A word-for-word restatement of every record is required.

━━━ Exercise data

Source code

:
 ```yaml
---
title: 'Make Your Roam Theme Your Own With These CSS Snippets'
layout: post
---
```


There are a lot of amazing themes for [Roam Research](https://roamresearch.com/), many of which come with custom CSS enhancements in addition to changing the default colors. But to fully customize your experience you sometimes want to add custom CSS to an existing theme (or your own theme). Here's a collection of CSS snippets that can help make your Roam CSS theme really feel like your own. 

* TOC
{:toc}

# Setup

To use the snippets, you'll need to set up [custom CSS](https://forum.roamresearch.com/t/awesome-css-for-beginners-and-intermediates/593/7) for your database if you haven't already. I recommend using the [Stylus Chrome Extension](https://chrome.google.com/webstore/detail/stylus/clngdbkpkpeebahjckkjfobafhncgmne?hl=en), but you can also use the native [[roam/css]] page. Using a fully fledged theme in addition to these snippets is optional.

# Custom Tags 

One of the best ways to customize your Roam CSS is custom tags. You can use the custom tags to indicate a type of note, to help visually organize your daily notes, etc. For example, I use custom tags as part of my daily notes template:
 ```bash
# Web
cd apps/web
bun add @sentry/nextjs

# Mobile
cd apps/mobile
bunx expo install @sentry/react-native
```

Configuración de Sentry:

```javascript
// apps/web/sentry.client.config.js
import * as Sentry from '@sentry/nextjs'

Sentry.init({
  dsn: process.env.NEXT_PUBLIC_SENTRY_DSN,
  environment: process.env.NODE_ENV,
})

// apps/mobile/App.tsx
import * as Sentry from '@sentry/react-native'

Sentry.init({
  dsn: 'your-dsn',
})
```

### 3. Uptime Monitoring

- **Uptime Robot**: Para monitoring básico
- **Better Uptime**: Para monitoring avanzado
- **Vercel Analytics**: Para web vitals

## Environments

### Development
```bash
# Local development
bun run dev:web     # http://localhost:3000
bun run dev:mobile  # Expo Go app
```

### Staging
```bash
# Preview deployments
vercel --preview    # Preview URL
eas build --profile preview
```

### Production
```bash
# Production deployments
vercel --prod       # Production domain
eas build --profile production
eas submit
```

━━━━━━

▸ **Task result**:
Source code

:
 ```yaml
---
title: 'Make Your Roam Theme Your Own With These CSS Snippets'
layout: post
---
```


There are a lot of amazing themes for [Roam Research](https://roamresearch.com/), many of which come with custom CSS enhancements in addition to changing the default colors. But to fully customize your experience you sometimes want to add custom CSS to an existing theme (or your own theme). Here's a collection of CSS snippets that can help make your Roam CSS theme really feel like your own. 

* TOC
{:toc}

# Setup

To use the snippets, you'll need to set up [custom CSS](https://forum.roamresearch.com/t/awesome-css-for-beginners-and-intermediates/593/7) for your database if you haven't already. I recommend using the [Stylus Chrome Extension](https://chrome.google.com/webstore/detail/stylus/clngdbkpkpeebahjckkjfobafhncgmne?hl=en), but you can also use the native [[roam/css]] page. Using a fully fledged theme in addition to these snippets is optional.

# Custom Tags 

One of the best ways to customize your Roam CSS is custom tags. You can use the custom tags to indicate a type of note, to help visually organize your daily notes, etc. For example, I use custom tags as part of my daily notes template:
 ```bash
# Web
cd apps/web
bun add @sentry/nextjs

# Mobile
cd apps/mobile
bunx expo install @sentry/react-native
```

Configuración de Sentry:

```javascript
// apps/web/sentry.client.config.js
import * as Sentry from '@sentry/nextjs'

Sentry.init({
  dsn: process.env.NEXT_PUBLIC_SENTRY_DSN,
  environment: process.env.NODE_ENV,
})

// apps/mobile/App.tsx
import * as Sentry from '@sentry/react-native'

Sentry.init({
  dsn: 'your-dsn',
})
```

### 3. Uptime Monitoring

- **Uptime Robot**: Para monitoring básico
- **Better Uptime**: Para monitoring avanzado
- **Vercel Analytics**: Para web vitals

## Environments

### Development
```bash
# Local development
bun run dev:web     # http://localhost:3000
bun run dev:mobile  # Expo Go app
```

### Staging
```bash
# Preview deployments
vercel --preview    # Preview URL
eas build --profile preview
```

### Production
```bash
# Production deployments
vercel --prod       # Production domain
eas build --profile production
eas submit
```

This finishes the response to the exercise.